Survivin inhibition is critical for Bcl-2 inhibitor-induced apoptosis in hepatocellular carcinoma cells

• Published in: PloS one Vol. 6; no. 8; p. e21980
• Main Authors: Zhao, Xiangxuan, Ogunwobi, Olorunseun O, Liu, Chen
• Format: Journal Article
• Language: English
• Published: United States Public Library of Science 01.08.2011; Public Library of Science (PLoS)
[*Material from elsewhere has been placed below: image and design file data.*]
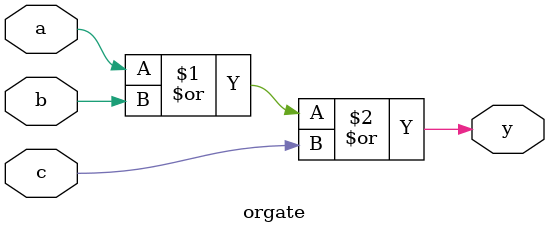
<source format=v>
module orgate(a,b,c,y);
input a,b,c;
output y;

assign y=a|b|c;
endmodule
</source>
• Subjects: Activation; Aniline Compounds - pharmacology; Apoptosis; Apoptosis - drug effects; Bcl-2 protein; Bcl-x protein; Biology; Cancer; Cancer therapies; Carcinoma, Hepatocellular - pathology; Cell growth; Cell Line, Tumor; Cytochrome; Drug therapy; Enzyme Activation; Extracellular Signal-Regulated MAP Kinases - metabolism; Gene Silencing; Genetic engineering; Health aspects; Hepatocellular carcinoma; Hepatocytes; Hepatocytes - drug effects; Humans; Imidazoles - pharmacology; Immunoglobulins; Immunology; Inhibition; Inhibitor of Apoptosis Proteins - antagonists & inhibitors; Inhibitor of Apoptosis Proteins - genetics; Inhibitors; Laboratories; Liver; Liver cancer; Liver cirrhosis; Liver Neoplasms - pathology; Lung cancer; Medical research; Medicine; Naphthoquinones - pharmacology; Pathology; Proteins; Proto-Oncogene Proteins c-bcl-2 - antagonists & inhibitors; Sulfonamides - pharmacology; Survivin; Tissues; Tumor cell lines; Tumors; Florida; United States > US
• ISSN: 1932-6203; 1932-6203
• DOI: 10.1371/journal.pone.0021980

Our study aims to study the therapeutic effects of a novel Bcl-2 inhibitor, ABT-263, on hepatocellular carcinoma (HCC) and to provide primary preclinical data for future clinical trial with ABT-263. In this study we showed that Bcl-xL and survivin were up-regulated in HCC cell lines and human liver cancer tissues. Clinic used ABT-263 single treatment had no apoptotic effects on HCC cells whereas higher doses of ABT-263 did. Interestingly, the combination treatment of ABT-263 with survivin inhibitor YM-155 could result in significant apoptosis in HCC cells. Survivin inhibition through gene silencing significantly enhanced ABT-263 to induce apoptosis in HCC cells. We found that low dose of ABT-263 single treatment resulted in ERK activation and survivin up-regulation, which might be involved in the resistance of HCC cells to ABT-263 since blockade of ERK activation sensitized ABT-263-induced apoptosis. Importantly, ABT-263 and YM-155 combination treatment had no apoptotic effects on normal human hepatocytes. Taken together, these data suggest the combination treatment of Bcl-2 inhibitor and survivin inhibition may have a great potential for liver cancer therapy.